* [Request]:
Please count the lines in the records below that contain the string "Shown" and reply with that number alone.

-------- Input data

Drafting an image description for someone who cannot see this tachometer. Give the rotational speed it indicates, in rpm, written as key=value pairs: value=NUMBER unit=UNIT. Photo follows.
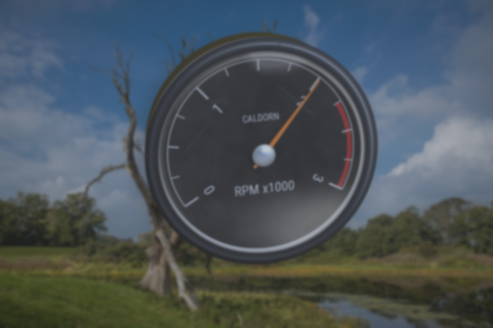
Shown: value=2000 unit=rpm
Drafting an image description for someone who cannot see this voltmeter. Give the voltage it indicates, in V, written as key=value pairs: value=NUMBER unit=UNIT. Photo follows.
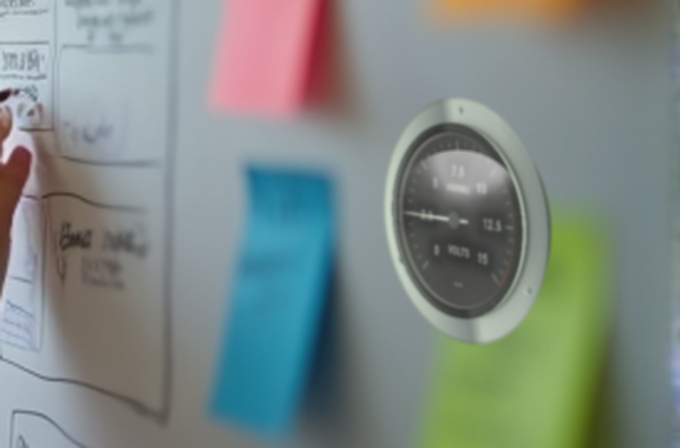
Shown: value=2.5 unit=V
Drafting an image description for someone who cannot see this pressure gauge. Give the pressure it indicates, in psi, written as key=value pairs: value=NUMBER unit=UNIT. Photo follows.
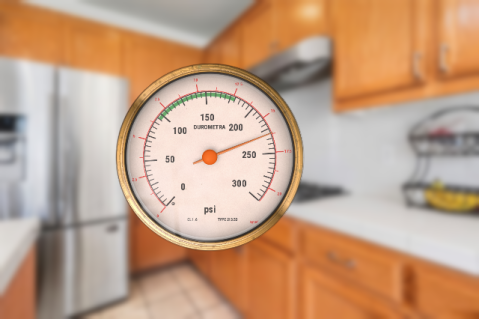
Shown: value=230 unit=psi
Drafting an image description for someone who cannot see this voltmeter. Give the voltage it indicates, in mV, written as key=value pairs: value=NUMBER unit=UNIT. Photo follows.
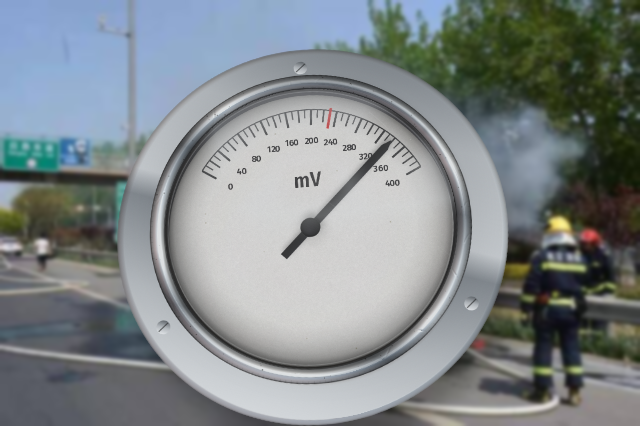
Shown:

----------------
-------- Input data

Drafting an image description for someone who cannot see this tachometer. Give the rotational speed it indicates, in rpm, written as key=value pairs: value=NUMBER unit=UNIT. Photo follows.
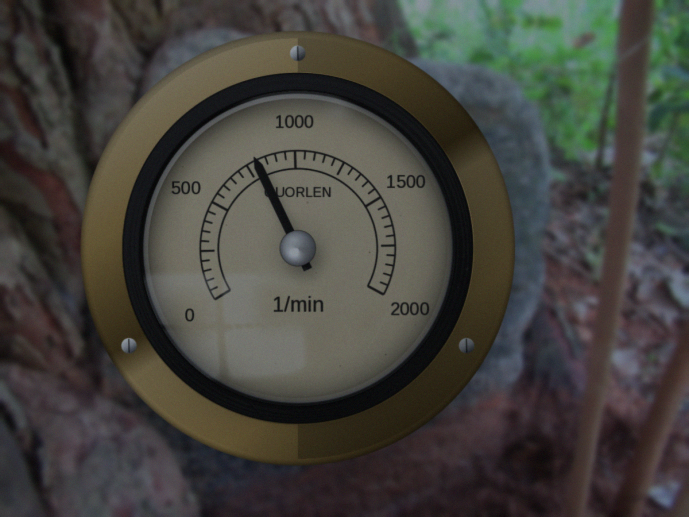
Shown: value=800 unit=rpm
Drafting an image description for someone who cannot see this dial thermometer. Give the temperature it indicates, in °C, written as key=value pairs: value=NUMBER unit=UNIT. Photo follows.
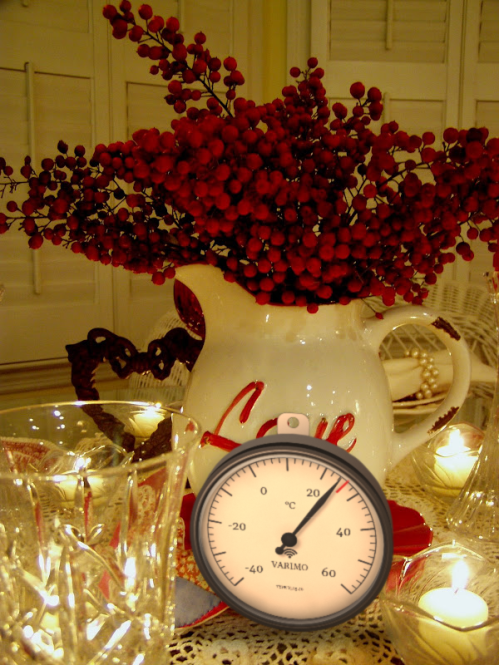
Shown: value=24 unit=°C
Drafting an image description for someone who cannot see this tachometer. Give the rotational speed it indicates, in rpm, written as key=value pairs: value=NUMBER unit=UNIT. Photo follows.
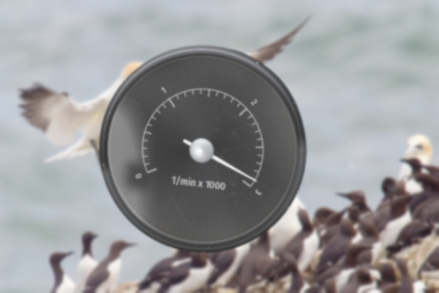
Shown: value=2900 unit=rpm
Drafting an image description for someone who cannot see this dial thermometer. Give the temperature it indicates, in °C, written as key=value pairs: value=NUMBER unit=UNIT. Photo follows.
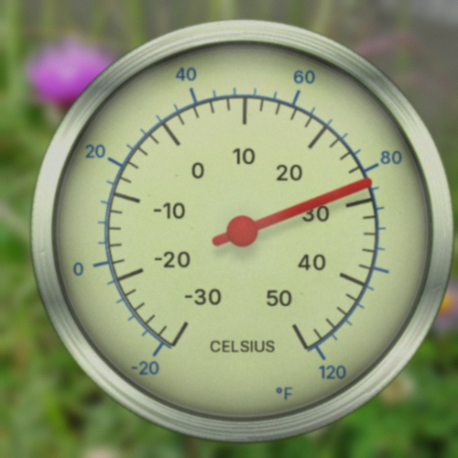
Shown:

----------------
-------- Input data

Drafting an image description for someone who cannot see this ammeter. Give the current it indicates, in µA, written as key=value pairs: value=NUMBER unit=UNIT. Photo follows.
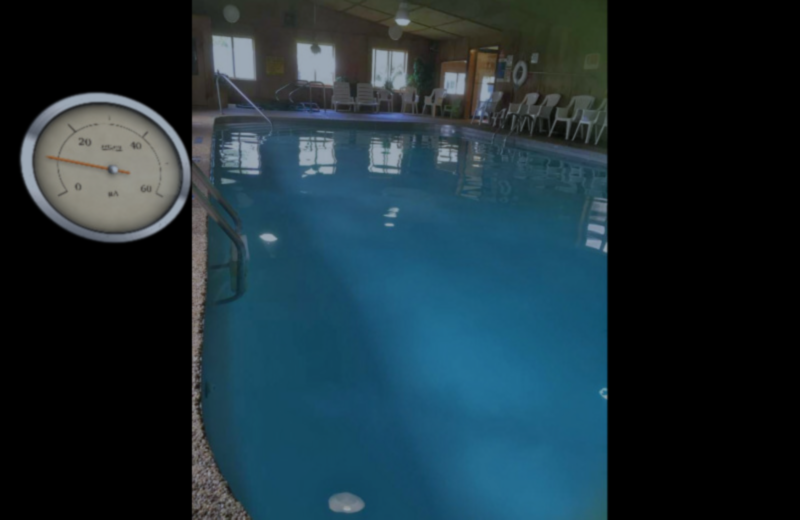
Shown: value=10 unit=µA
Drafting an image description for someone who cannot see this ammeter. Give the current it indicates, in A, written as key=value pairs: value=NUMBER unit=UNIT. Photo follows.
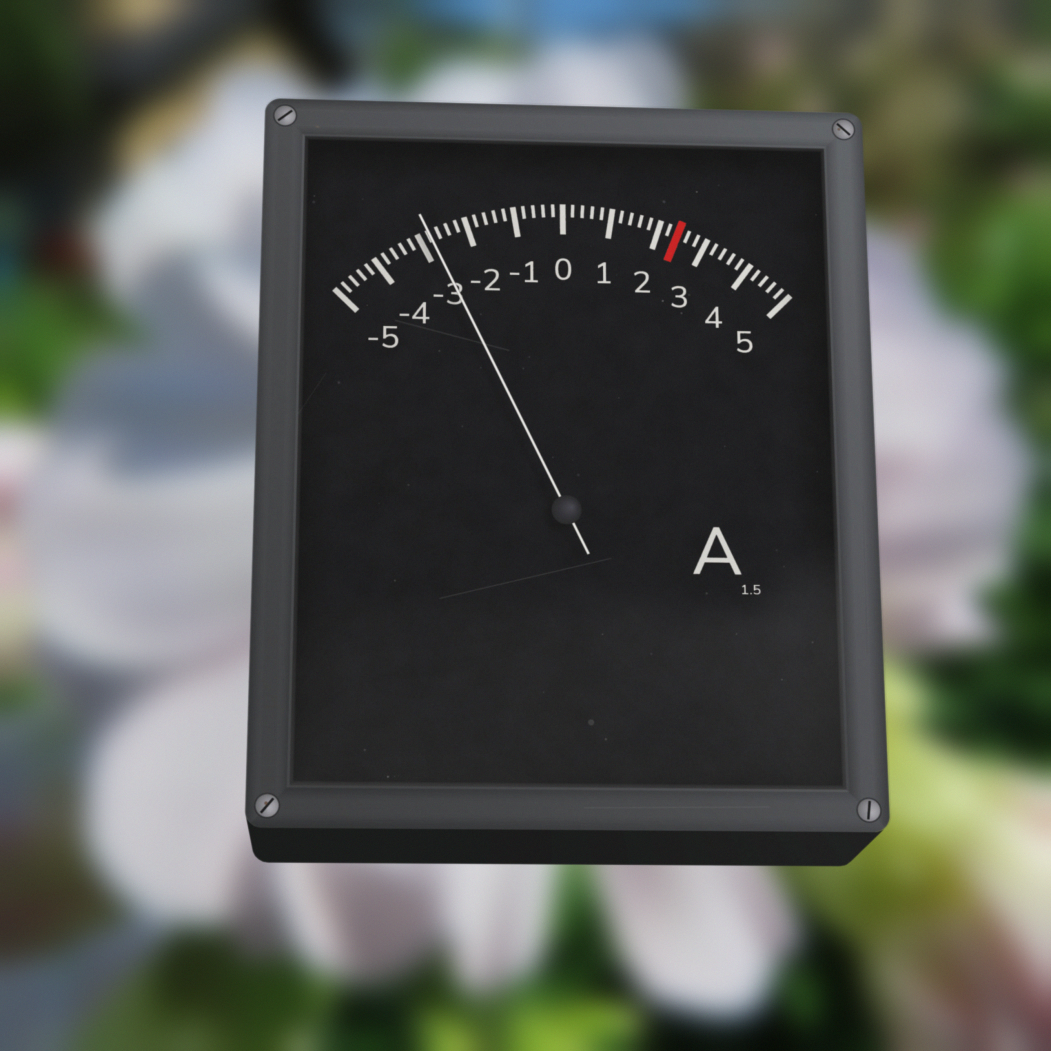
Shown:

----------------

* [Result for this task]:
10